How is your coal tending? I use bigger coal (half inch chunks?) because that's what I have. My method for welding damascus in a coal forge is:
- Grind the surfaces clean, stack, weld (just enough to keep the stack together and put on rebar for a handle, don't close off the gaps). I usually sprinkle some borax between the layers during stacking, just a bit.
- Start the forge, build a good mound and apply a constant low flow of air. Continuously push coal in from the side for coking (burning off all the bituminous crap), creating a steady influx of cokes. Wait until you're running a nice clean fire (I always watch for transparent blue flames).

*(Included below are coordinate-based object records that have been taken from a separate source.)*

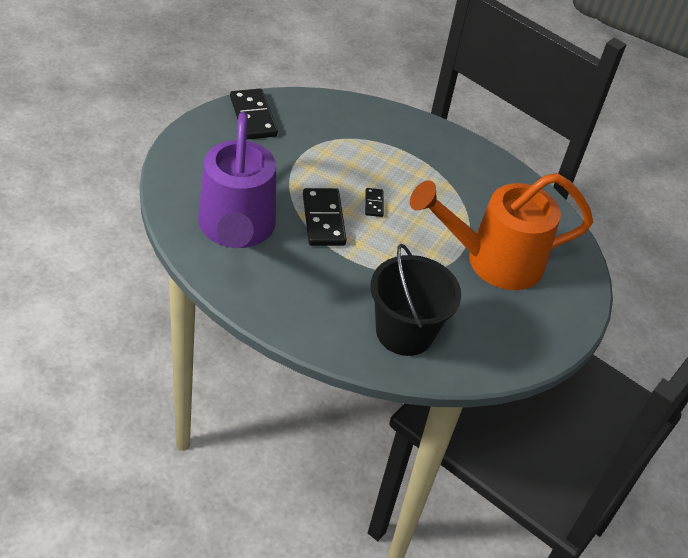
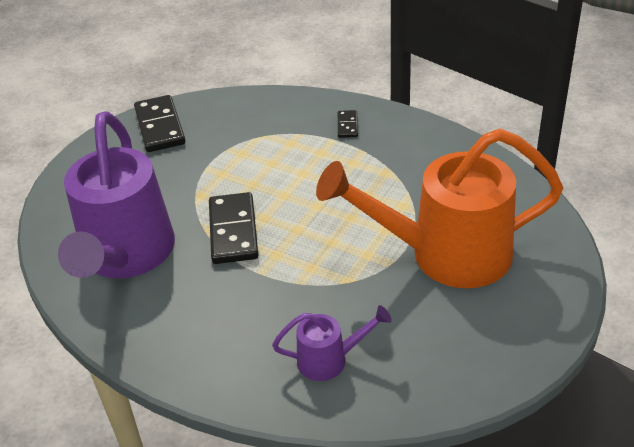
camera: 10 degrees right, 5 degrees down
black domino [365,188,384,217] -> black domino moved to [338,110,358,138]
black bucket [370,244,461,356] -> purple watering can [272,305,391,381]

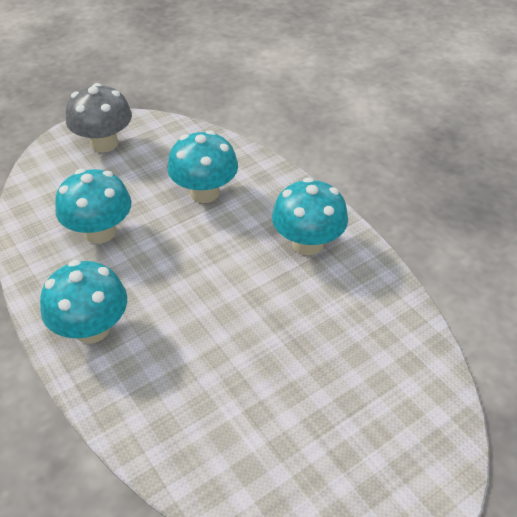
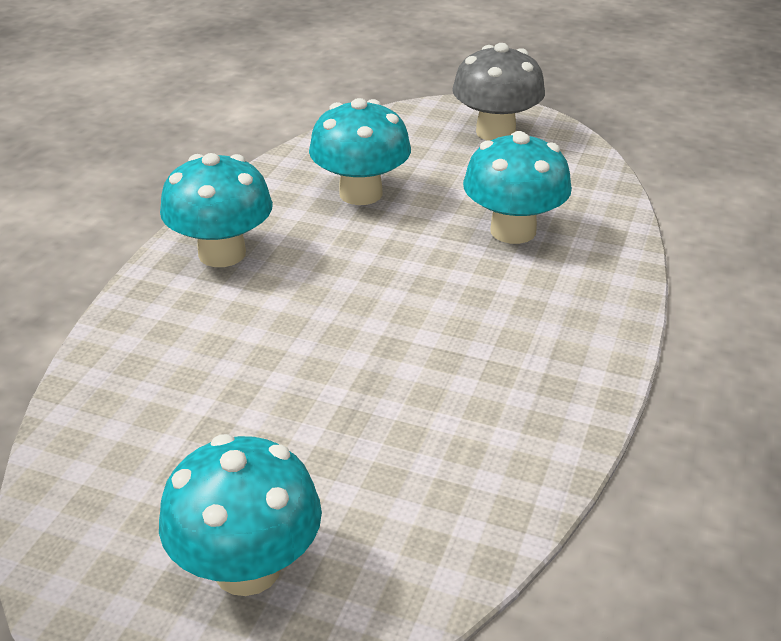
camera: 55 degrees right, 10 degrees down
turquoise mushroom [272,178,348,255] -> turquoise mushroom moved to [159,434,322,596]

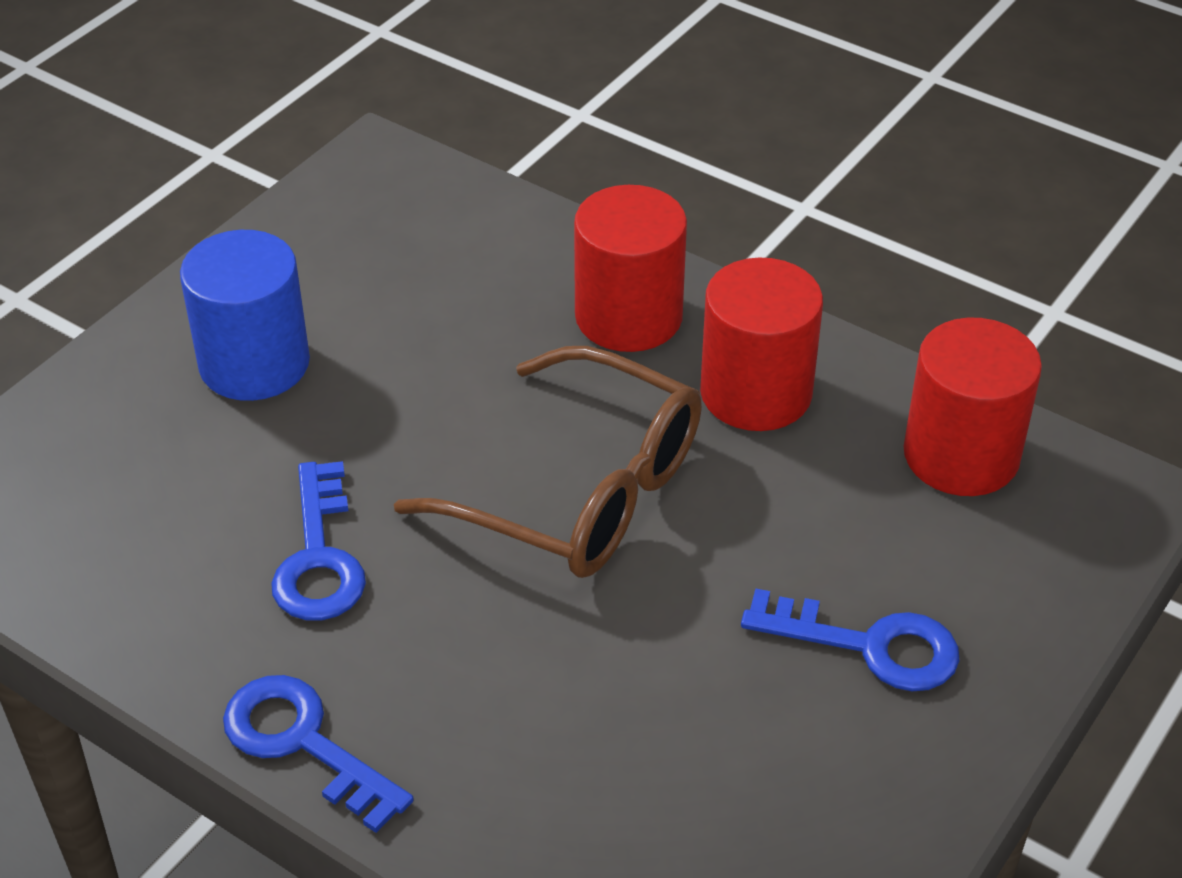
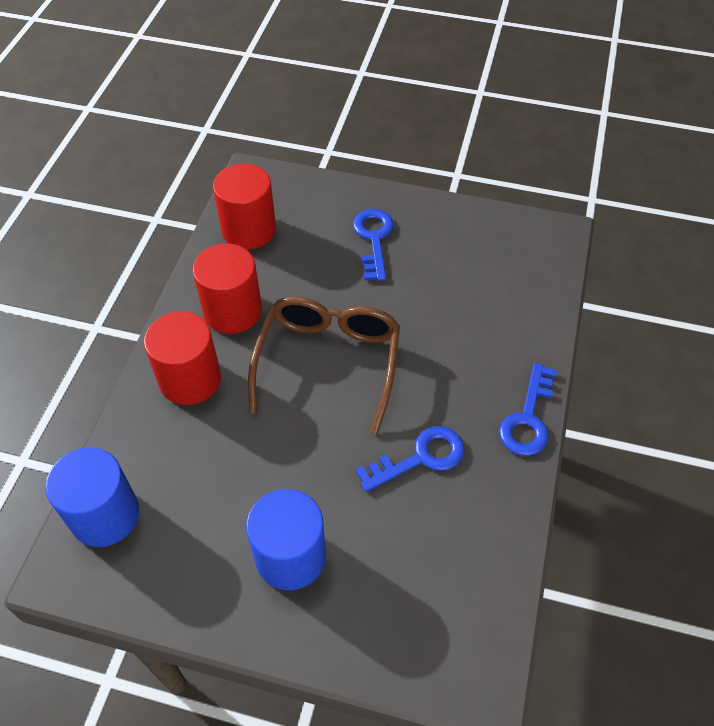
camera: 110 degrees left, 10 degrees up
none -> blue cylinder [45,447,139,547]

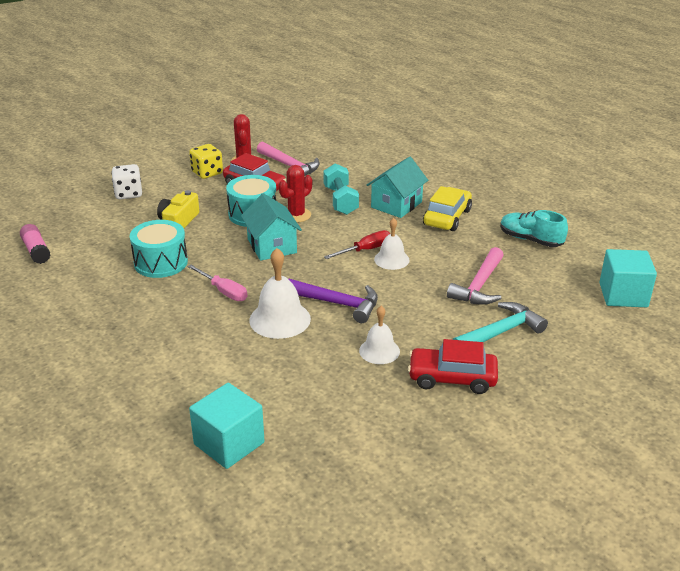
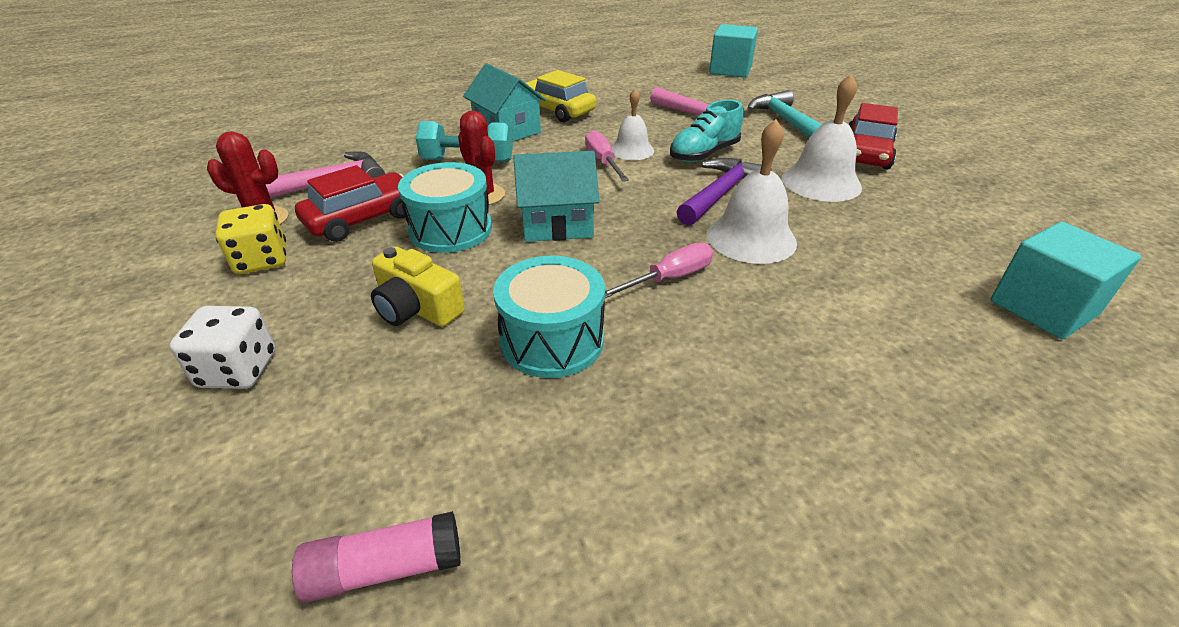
camera: 75 degrees left, 5 degrees up
red screwdriver [324,230,390,259] -> pink screwdriver [585,130,629,181]
white bell [359,306,400,364] -> white bell [782,74,862,202], size x1.57
turquoise shoe [500,210,568,247] -> turquoise shoe moved to [670,100,743,162]

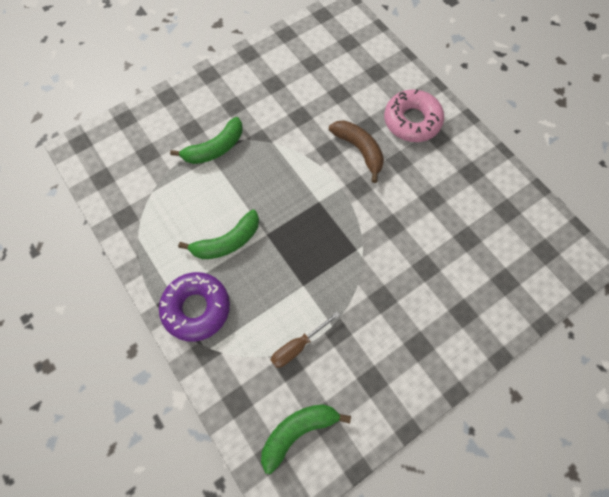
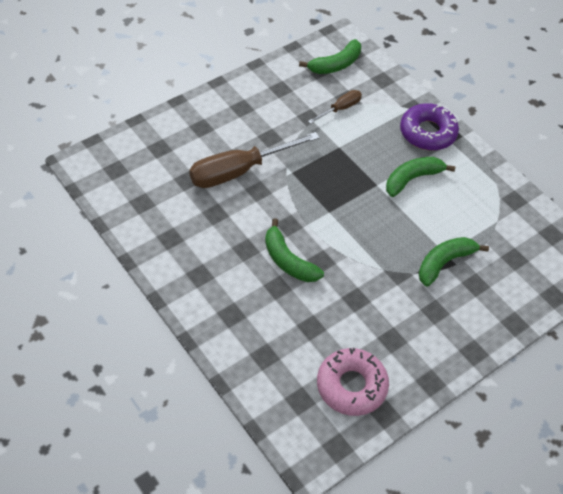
camera: 175 degrees right, 15 degrees down
brown banana [329,120,384,183] -> green banana [265,218,324,282]
pink donut [384,90,444,142] -> pink donut moved to [317,348,389,416]
none -> brown screwdriver [189,132,320,188]

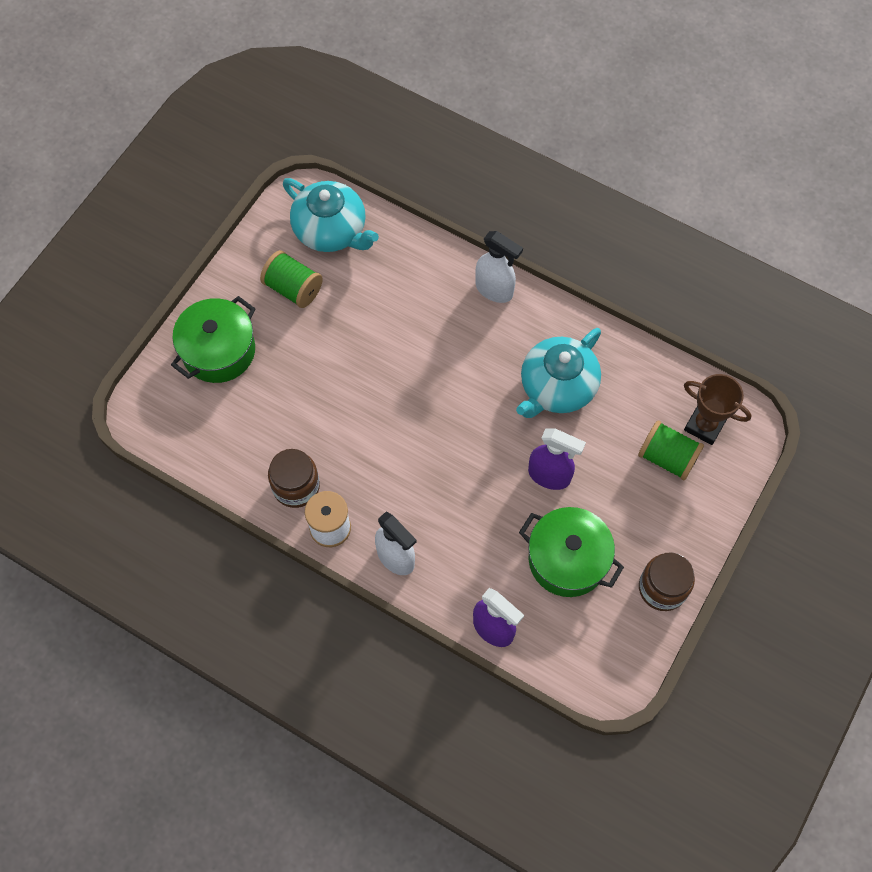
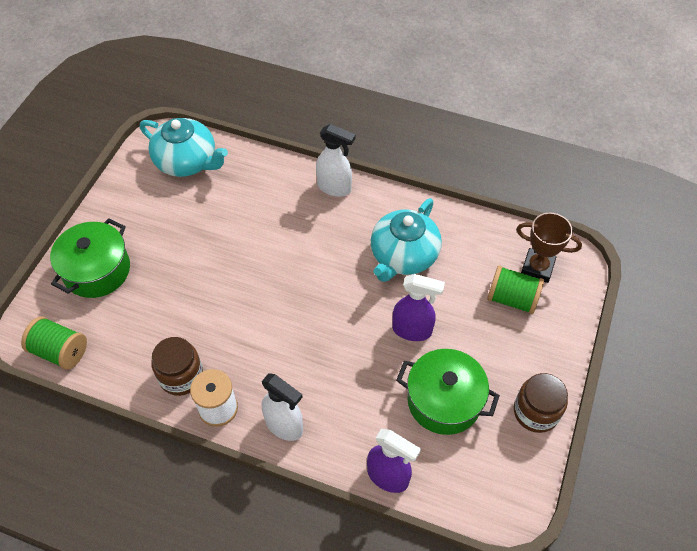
camera: 10 degrees left, 10 degrees down
green spool [260,250,323,308] -> green spool moved to [21,316,87,370]

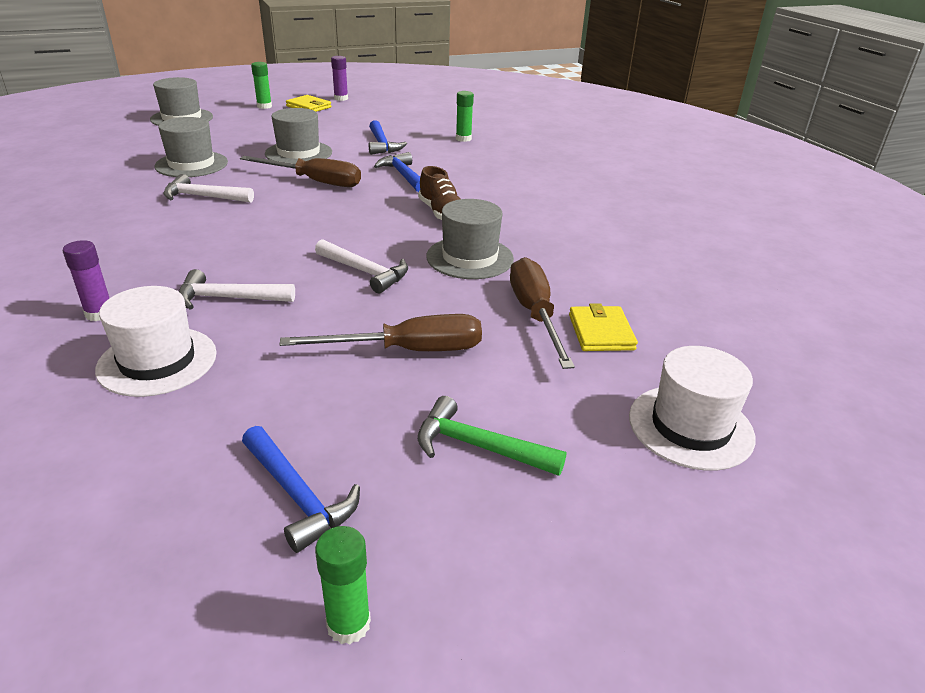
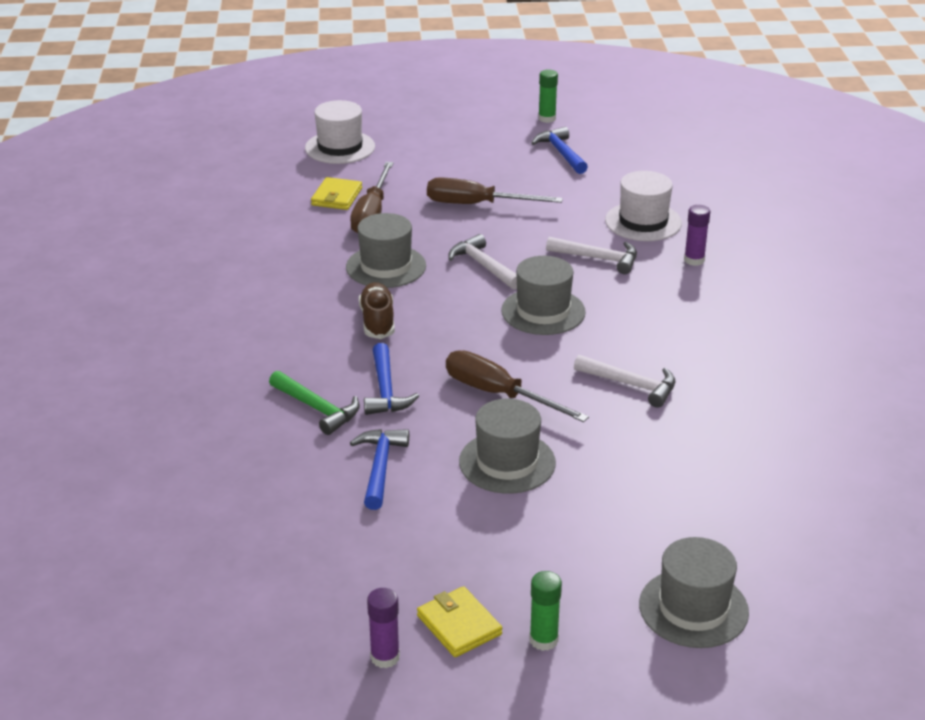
camera: 160 degrees left, 0 degrees up
grey hat [154,117,228,177] -> grey hat moved to [501,256,586,335]
green hammer [418,396,567,476] -> green hammer moved to [269,371,360,435]
green glue stick [456,91,474,142] -> none

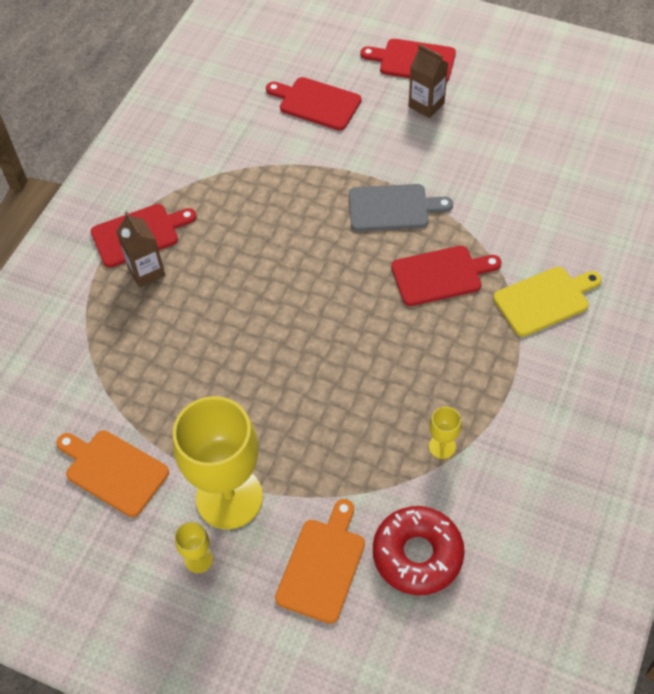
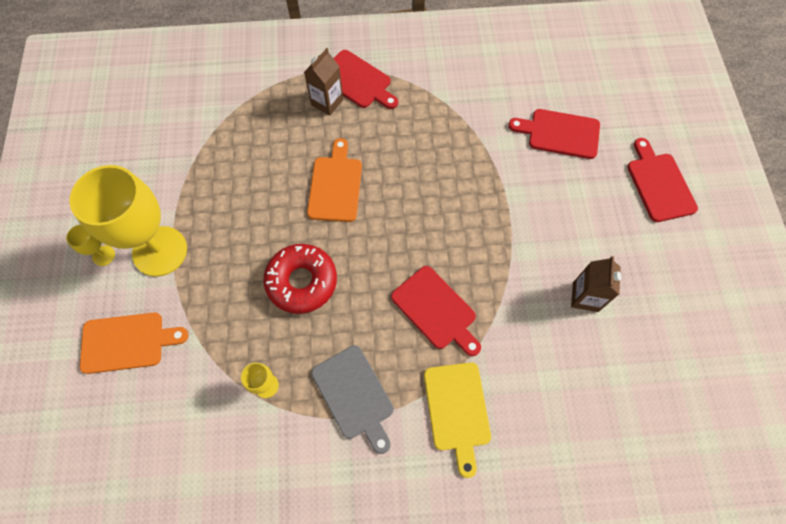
camera: 60 degrees right, 10 degrees up
orange cutting board [56,430,169,517] -> orange cutting board moved to [307,138,362,222]
red cutting board [266,77,361,131] -> red cutting board turned 75 degrees counterclockwise [508,109,600,159]
grey cutting board [349,184,453,231] -> grey cutting board moved to [311,345,394,454]
red donut [373,506,465,595] -> red donut moved to [263,244,337,314]
brown carton [409,44,448,118] -> brown carton moved to [571,256,621,312]
yellow cutting board [493,267,602,337] -> yellow cutting board turned 45 degrees clockwise [424,362,491,478]

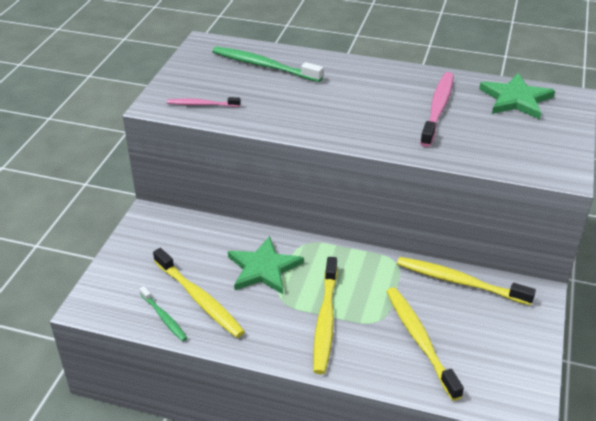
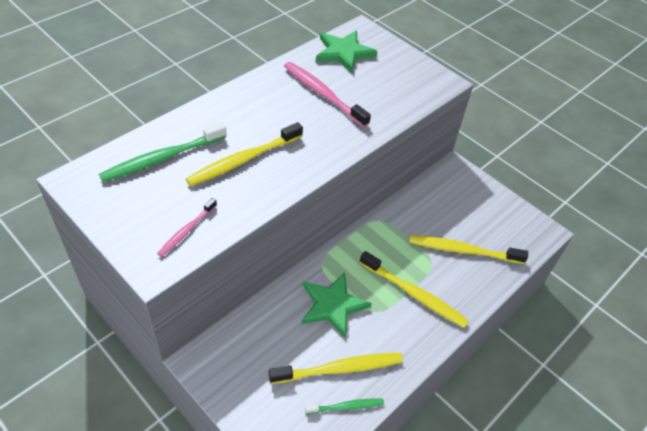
camera: 65 degrees left, 10 degrees up
yellow toothbrush [397,257,536,305] -> yellow toothbrush moved to [186,122,303,186]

- Stick the billet into the middle of the mound (Make sure the stack is covered with cokes to contain the heat) with the laminations running vertically. In my experience this gives more uniform heating of the inner layers because the heat coming from the bottom supposedly doesn't have to jump the gaps between the layers that have higher thermal resistance. Maybe this is nonsense, but it's the way I learned and it works for me. The middle of the mound is the most neutral location oxygen-wise, minimizing the amount of oxide buildup.
- At a dull red heat, pull out the stack (close the gap in the mound) and apply Borax to the edges. It doesn't have to drenched in Borax. Put it back the same way and cover with cokes.
- Ramp up the heat, periodically peeking through the coal (you can poke the occasional peeking hole and close it back up) to judge the temperature of the billet. When it gets to yellow start watching the flames. When you hit welding temps (with high carbon steel) you'll see an occasional spark floating up through the flames. When you get to that point, pull out the billet, put it on the anvil and gently but firmly tap it with a hammer (I use a either a 1.5 or a 2.5 pound ball peen with a slight crown on the flat side, don't use the ball end). I always go along the center from handle to end (squeezing out the borax along with the oxides and contaminants) and then around the perimeter. You can massage the billet a bit with the hammer, but in principle your welds should now all be set.
Again, there are other ways to do it, but this works for me. Never used a vice for setting welds.